I have 5 sequences in a fasta file namely gene1.fasta as follows,

gene1.fasta
>1256
ATGTAGC
>GEP
TAGAG
>GTY578
ATGCATA
>67_iga
ATGCTGA
>90_ld
ATGCTG

I need to rename the gene1.fasta file based on the sequence position specified in list.txt as follows,

list.txt
position1=org5
position2=amylase
position3=org8
position4=lipase
position5=org_1

The expected outcome should be like this,

>org5
ATGTAGC
>amylase
TAGAG
>org8
ATGCATA
>lipase
ATGCTGA
>org_1
ATGCTG

Thanks in advance.

RudiC · November 13, 2019, 2:37am

Any attempts / ideas / thoughts from your side? Applying what you learned in here?

dineshkumarsrk · November 13, 2019, 3:06am

Dear Rudic,
Below script can rename the characters in gene1.fasta specified in list.txt.

awk 'FNR==NR{REP[$1]=$2; next} {for (r in REP) gsub(r, REP[r])}1' FS="=" list.txt gene1.fasta

However, it is not based on the position. Its purely based on the matching strings between the two files. But, here my problem is different, I tried workout like this

++i

, but my list.txt is not having common strings, so I can not rename sequentially. That is why I seek your help.
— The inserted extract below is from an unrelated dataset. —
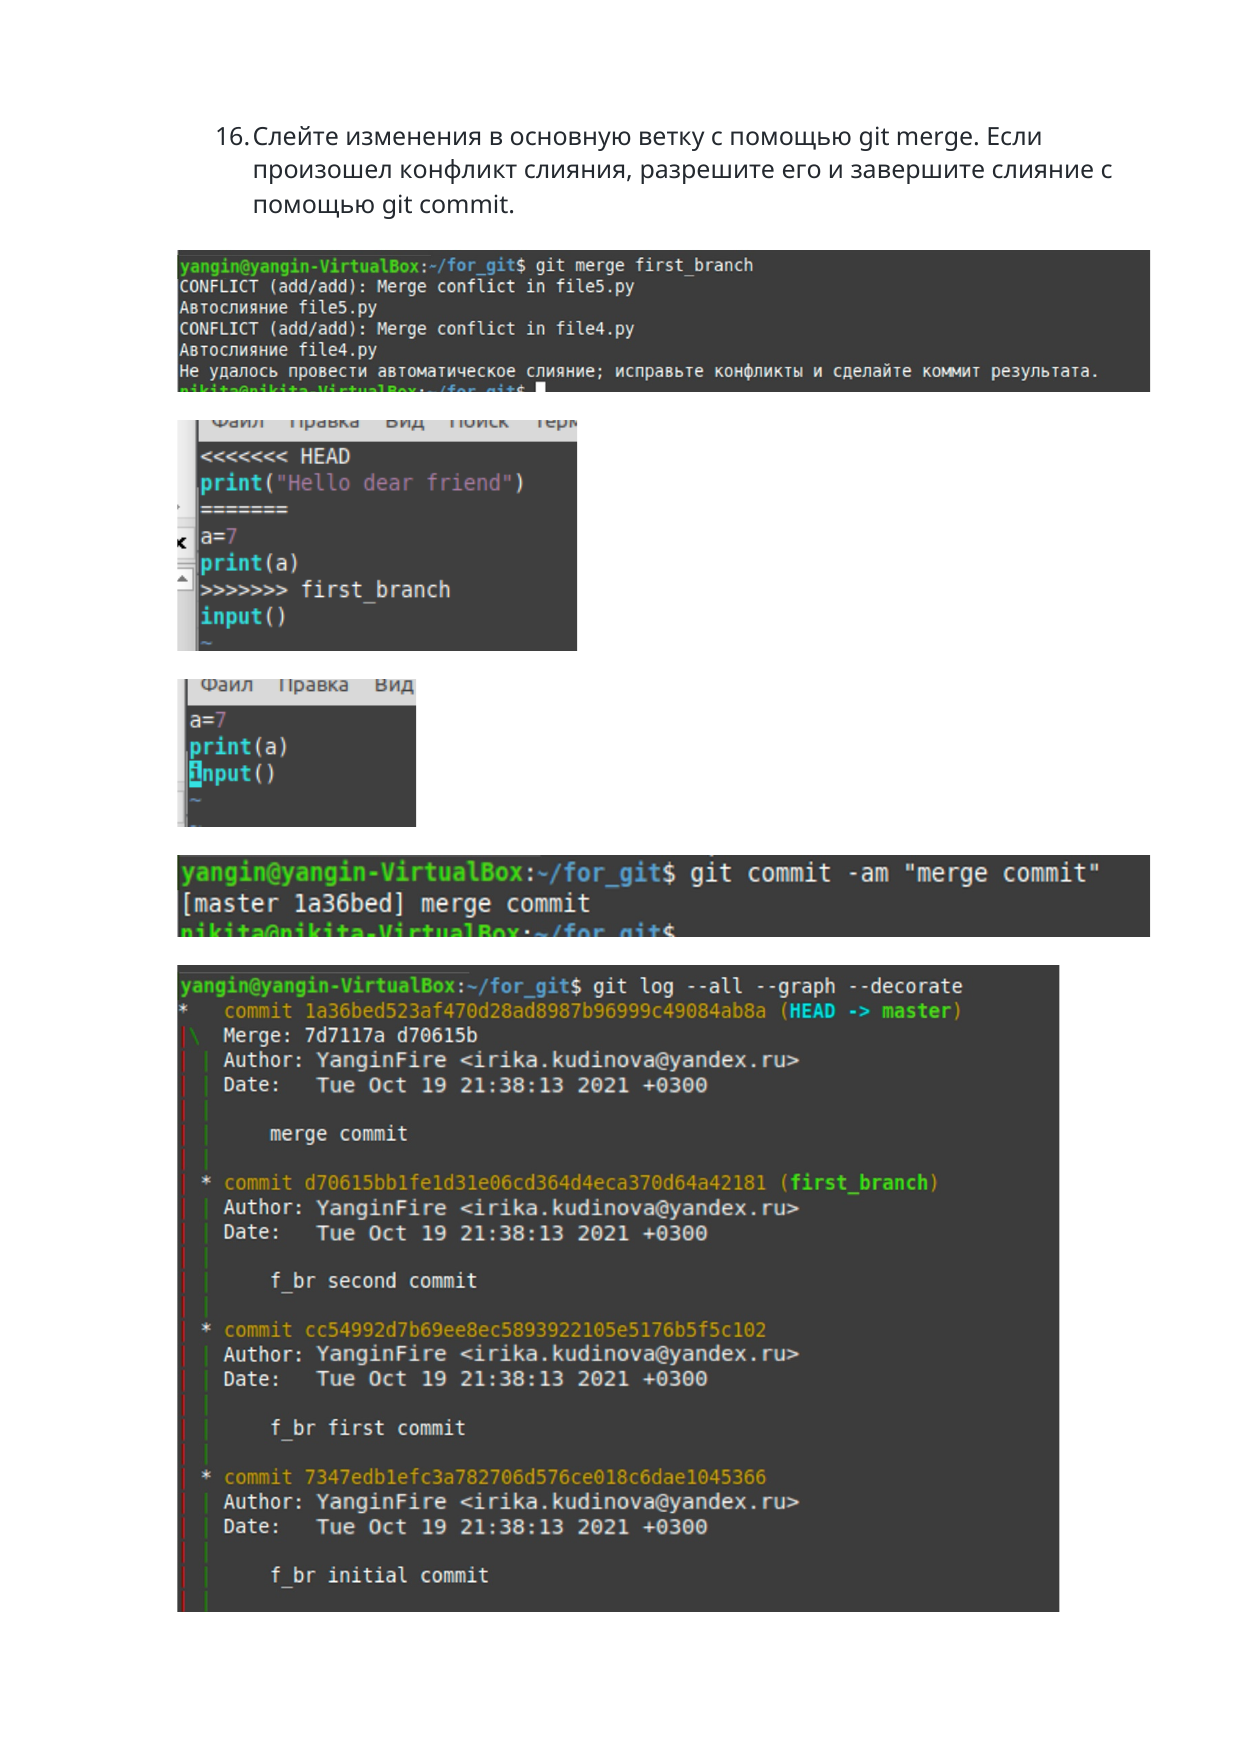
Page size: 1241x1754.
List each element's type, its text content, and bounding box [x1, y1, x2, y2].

RudiC · November 13, 2019, 4:02am

For the easy case that your replacements are in lines in increasing order, try

awk 'FNR==NR {REP[NR] = $2; next} /^>/ {$0 = ">" REP[++CNT]}1' FS="=" list.txt gene1.fasta
>org5
ATGTAGC
>amylase
TAGAG
>org8
ATGCATA
>lipase
ATGCTGA
>org_1
 ATGCTG

EDIT: in case it's not (here: position3 doesn't exist), try

awk 'FNR==NR {REP[$1] = $2; next} /^>/ && (TMP = "position" ++CNT) in REP {$0 = ">" REP[TMP]}1' FS="=" list.txt gene1.fasta
>org5
ATGTAGC
>amylase
TAGAG
>GTY578
ATGCATA
>lipase
ATGCTGA
>org_1
ATGCTG

dineshkumarsrk · November 13, 2019, 4:41am

@RudiC,
Both serve my purpose perfectly.

Scrutinizer · November 13, 2019, 4:38pm

Also try:

awk -F= '/^>/{if(getline<f>0) $0=">" $2}1' f=list.txt gene1.fasta

or without the check:

awk -F= '/^>/{getline<f; $0=">" $2}1' f=list.txt gene1.fasta